(Dataset entries)
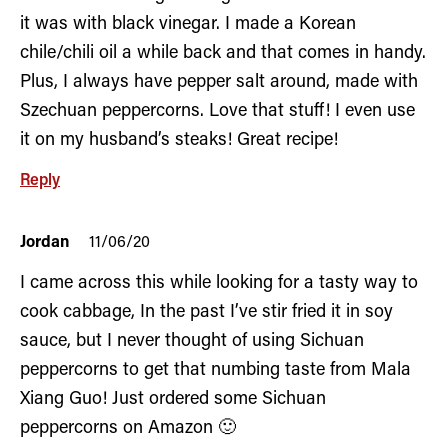
it was with black vinegar. I made a Korean
chile/chili oil a while back and that comes in handy.
Plus, I always have pepper salt around, made with
Szechuan peppercorns. Love that stuff! I even use
it on my husband’s steaks! Great recipe!
Reply
Jordan
11/06/20
I came across this while looking for a tasty way to
cook cabbage, In the past I’ve stir fried it in soy
sauce, but I never thought of using Sichuan
peppercorns to get that numbing taste from Mala
Xiang Guo! Just ordered some Sichuan
peppercorns on Amazon 🙂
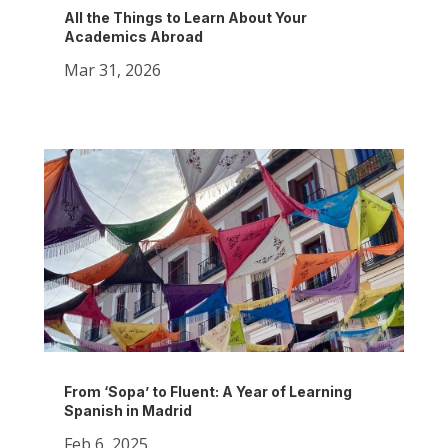
All the Things to Learn About Your
Academics Abroad
Mar 31, 2026
From ‘Sopa’ to Fluent: A Year of Learning
Spanish in Madrid
Feb 6, 2025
(End Dataset entries)
• Your instructions
Write out every line of the material above word for word, leaving the pictures out.

• Result of the task
it was with black vinegar. I made a Korean
chile/chili oil a while back and that comes in handy.
Plus, I always have pepper salt around, made with
Szechuan peppercorns. Love that stuff! I even use
it on my husband’s steaks! Great recipe!
Reply
Jordan
11/06/20
I came across this while looking for a tasty way to
cook cabbage, In the past I’ve stir fried it in soy
sauce, but I never thought of using Sichuan
peppercorns to get that numbing taste from Mala
Xiang Guo! Just ordered some Sichuan
peppercorns on Amazon 🙂
All the Things to Learn About Your
Academics Abroad
Mar 31, 2026
From ‘Sopa’ to Fluent: A Year of Learning
Spanish in Madrid
Feb 6, 2025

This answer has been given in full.